27. Способ лечения воспалительного заболевания или расстройства, опосредованных IL-33, или по меньшей мере одного симптома, связанного с воспалительным заболеванием или расстройством, включающий введение фармацевтической композиции по п.26 пациенту, причем воспалительное заболевание или расстройство облегчается или уменьшается степень его тяжести, продолжительность или частота возникновения либо же облегчается или уменьшается степень тяжести, продолжительность или частота возникновения по меньшей мере одного симптома, связанного с воспалительным заболеванием или расстройством.

28. Способ по п.27, отличающийся тем, что воспалительное заболевание или расстройство выбрано из группы, состоящей из астмы, атопического дерматита, хронического обструктивного заболевания легких (ХОЗЛ), воспалительного заболевания кишечника, рассеянного склероза, артрита и аллергического ринита.

29. Способ по п.28, отличающийся тем, что воспалительным заболеванием или расстройством является астма.

30. Способ по п.29, отличающийся тем, что астма является эозинофильной или неэозинофильной.

31. Способ по любому из пп.28-30, отличающийся тем, что астма является резистентной к стероидам или чувствительной к стероидам.

32. Способ по п.27, отличающийся тем, что воспалительным заболеванием или патологией является атопический дерматит.

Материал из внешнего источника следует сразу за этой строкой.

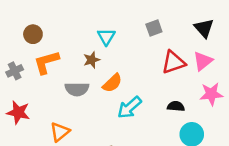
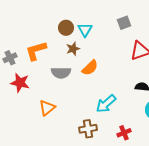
brown circle: (33, 34) -> (66, 28), moved
cyan arrow: (129, 107) -> (106, 104), moved
red star: (18, 112) -> (20, 83), moved

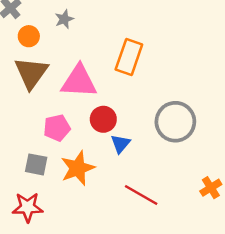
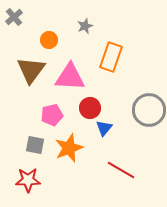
gray star: (64, 19) -> (85, 26), moved
orange circle: (29, 36) -> (49, 40), moved

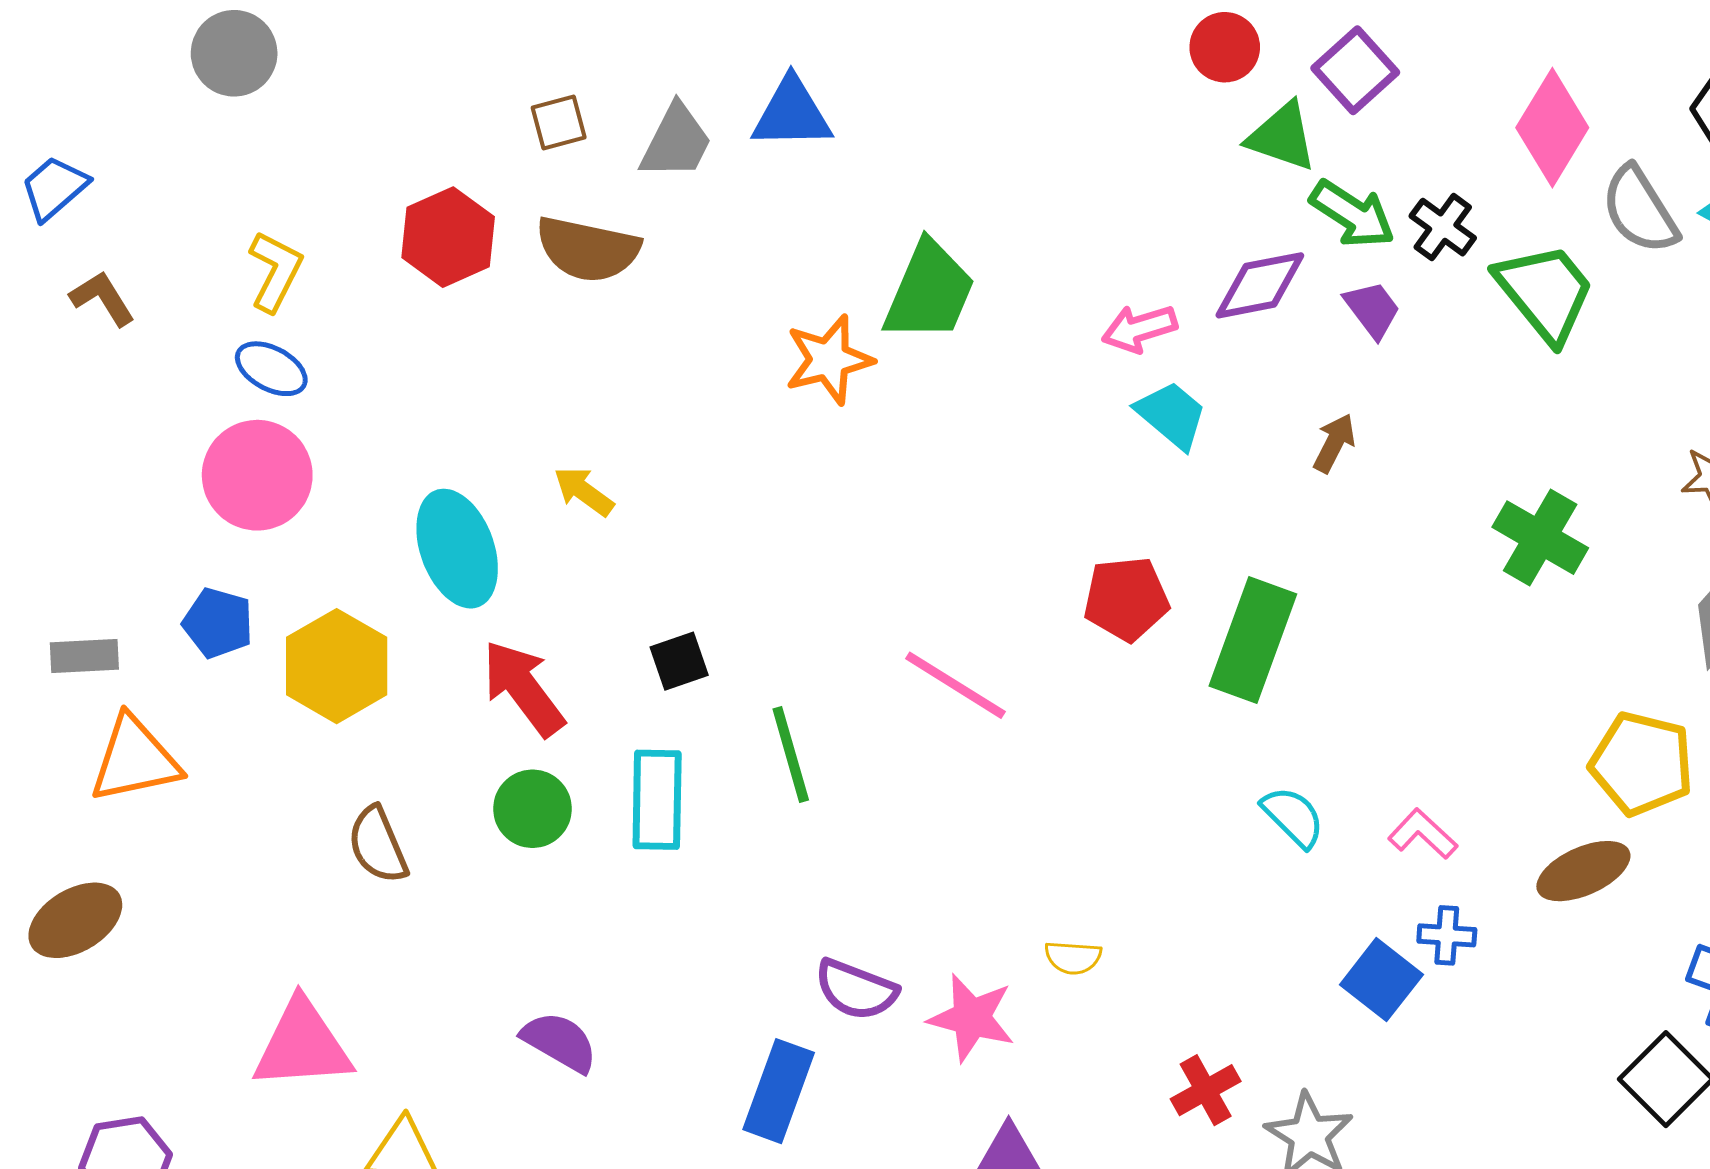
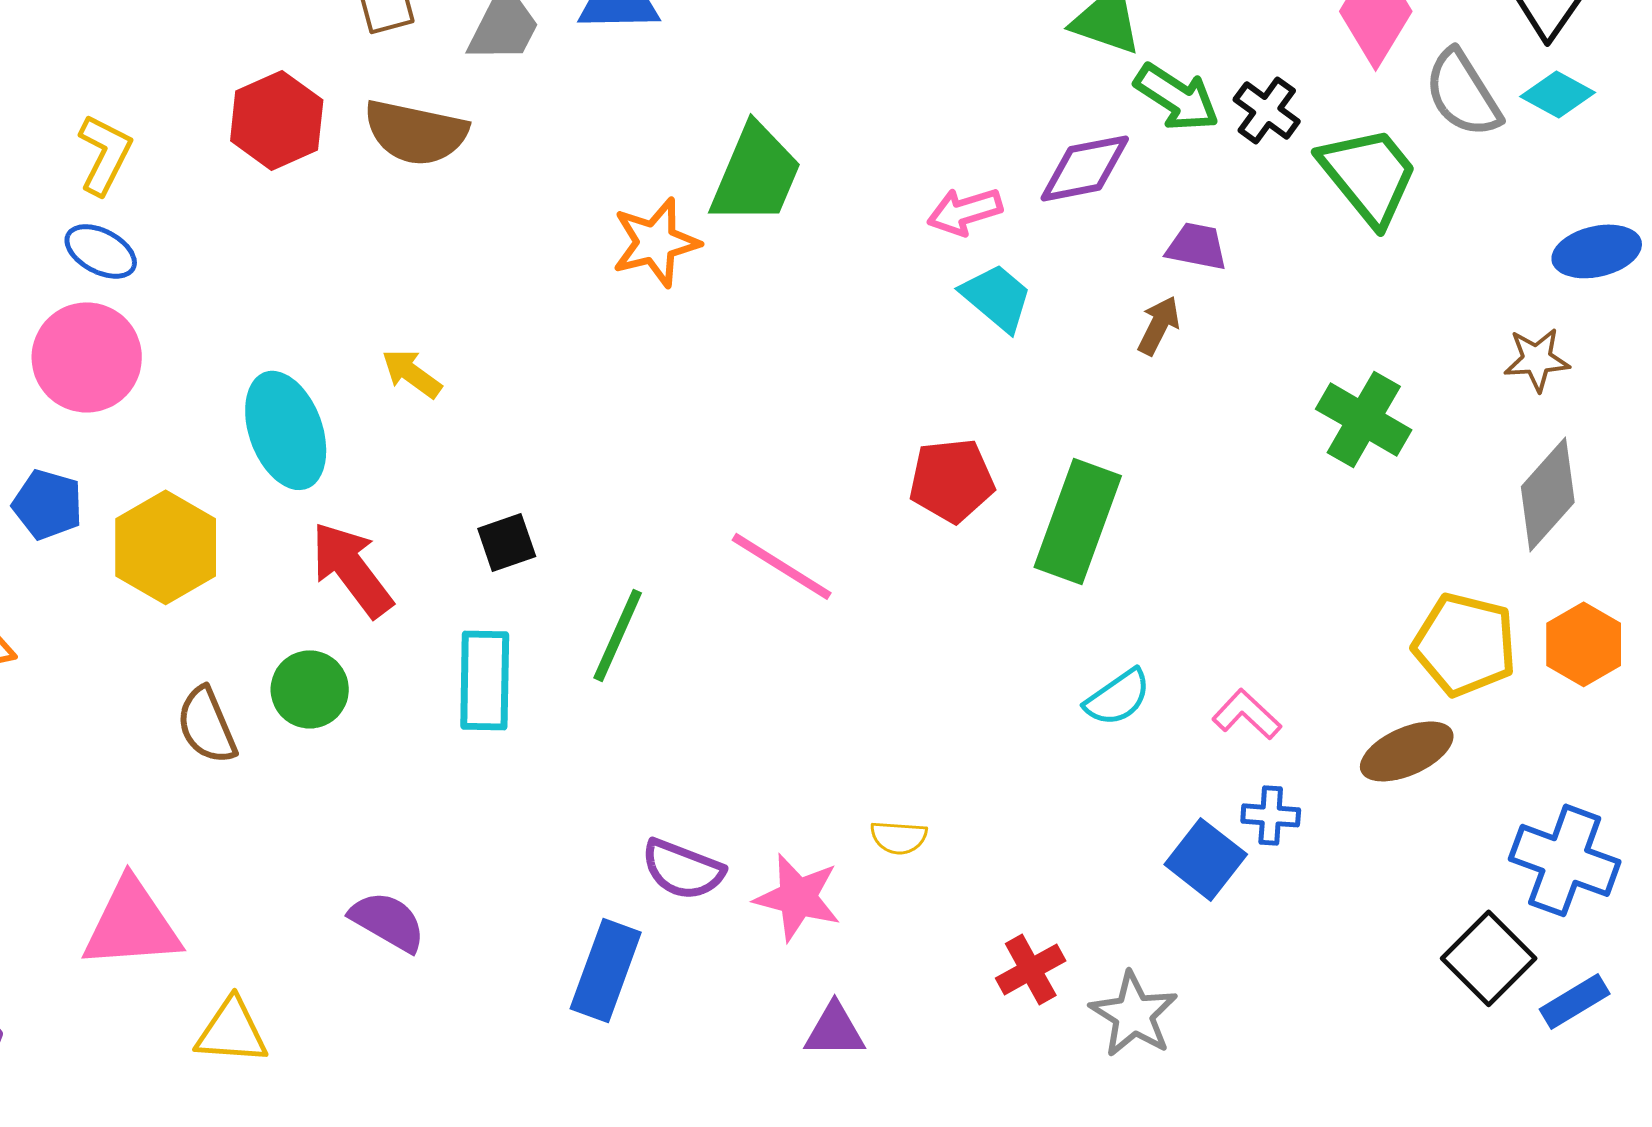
purple trapezoid: (1372, 309) -> (1197, 246), moved, turned -42
green line: (791, 755) -> (618, 635), turned 40
green circle: (532, 809) -> (310, 689), moved
cyan semicircle: (1293, 817) -> (1118, 697), turned 100

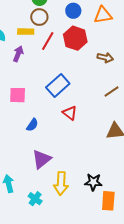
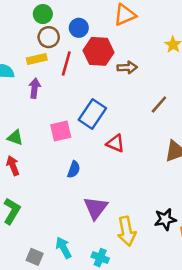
blue circle: (73, 11) -> (79, 28), moved
brown arrow: (105, 58) -> (127, 67), moved
pink square: (18, 95) -> (61, 131), moved

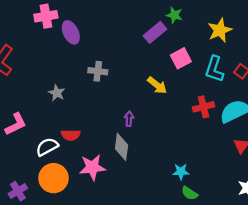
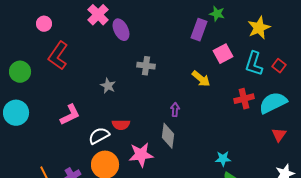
pink cross: (46, 16) -> (98, 15), turned -35
purple rectangle: (155, 32) -> (199, 30), turned -30

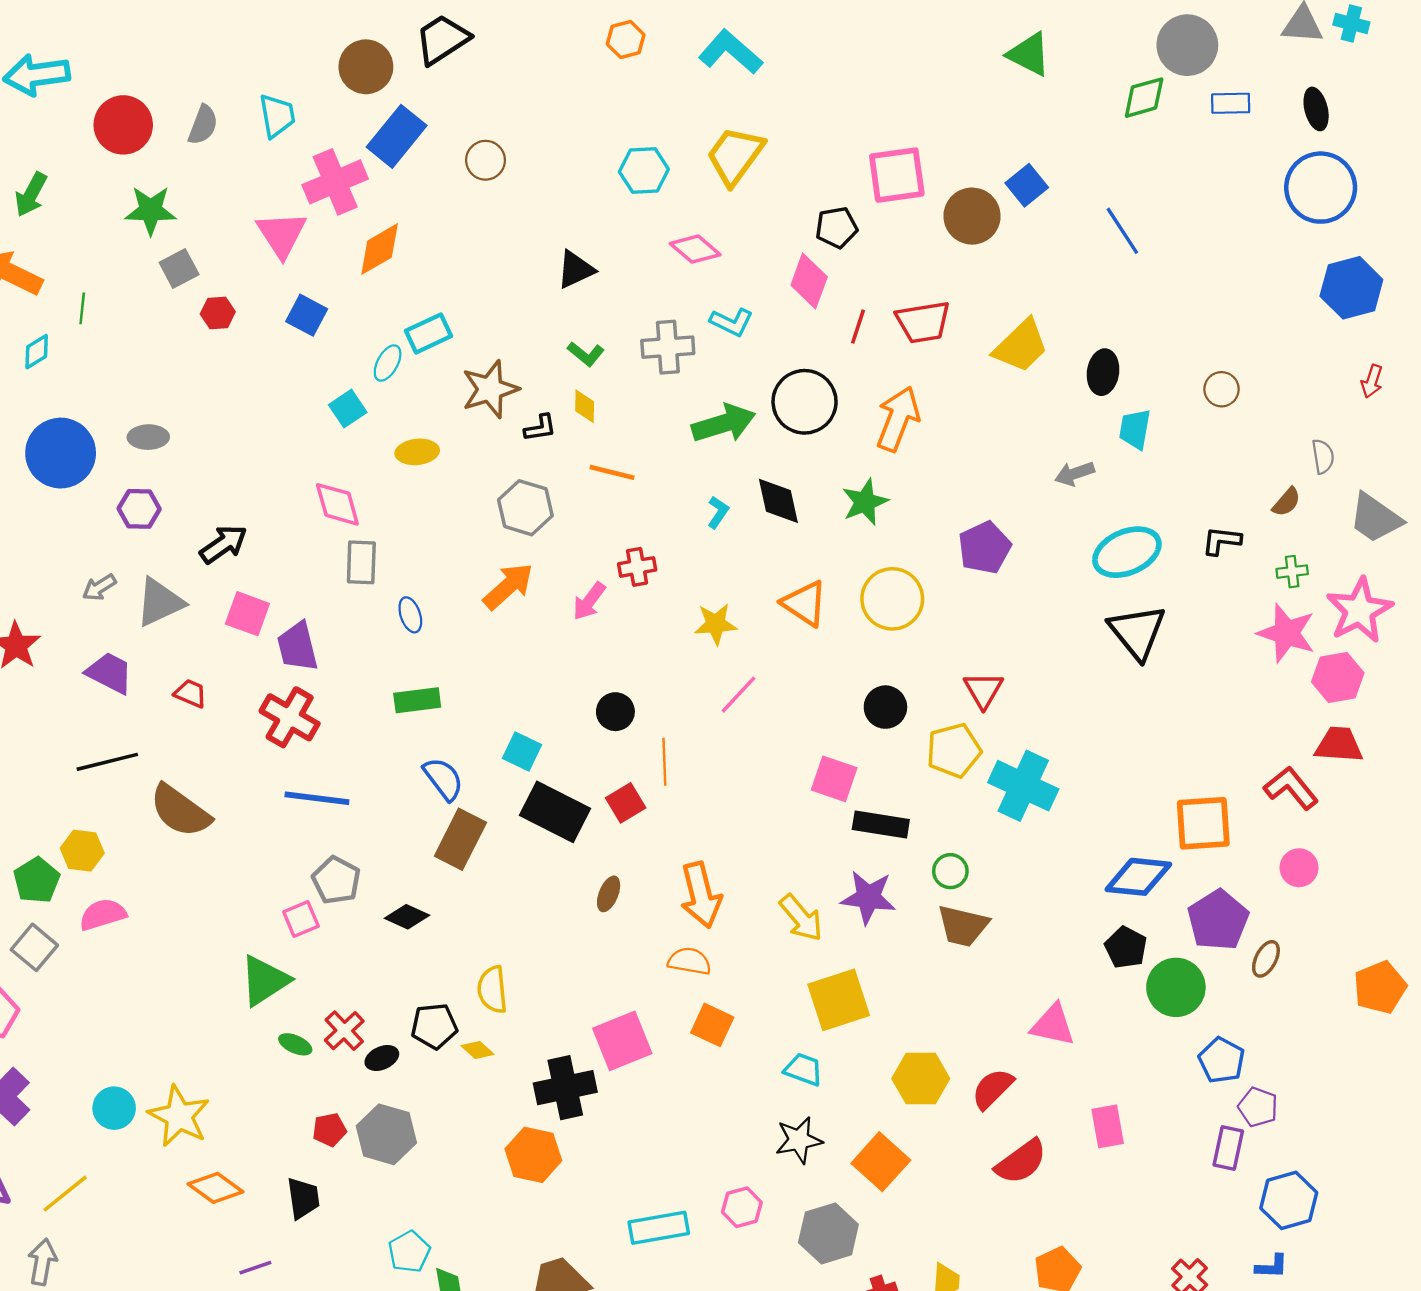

33. Способ по п.27, отличающийся тем, что воспалительным заболеванием или расстройством является хроническое обструктивное заболевание легких (ХОЗЛ).

34. Способ по п.33, отличающийся тем, что хроническое обструктивное заболевание легких обусловлено или в некоторой степени вызвано курением сигарет.

35. Способ по любому из пп.27-34, дополнительно включающий введение эффективного количества второго терапевтического агента, подходящего для уменьшения проявлений воспалительного заболевания или расстройства или по меньшей мере одного симптома воспалительного заболевания или расстройства.

36. Способ по п.35, отличающийся тем, что второй терапевтический агент выбран из группы, состоящей из нестероидного противовоспалительного препарата (НПВП), кортикостероида, бронхиального дилятатора, антигистаминного средства, адреналина, противоотечного средства, антагониста тимусного стромального лимфопоэтина (ТСЛП, TSLP), антагониста IL-13, антагониста IL-4, двойного антагониста IL-4/IL-13, антагониста IL-5, антагониста IL-6, антагониста IL-12/23, антагониста IL-22, антагониста IL25, антагониста IL-17, антагониста IL-31, орального ингибитора PDE4 и другого антагониста IL-33 или другого антитела к IL-33.

37. Применение антагониста IL-33 по любому из пп.1-25 для изготовления лекарственного средства для лечения воспалительного заболевания или расстройства, опосредованных IL-33.

38. Применение по п.37, отличающееся тем, что воспалительное заболевание или расстройство выбрано из группы, состоящей из астмы, аллергии, атопического дерматита, хронического обструктивного заболевания легких (ХОЗЛ), воспалительного заболевания кишечника, рассеянного склероза, артрита и аллергического ринита.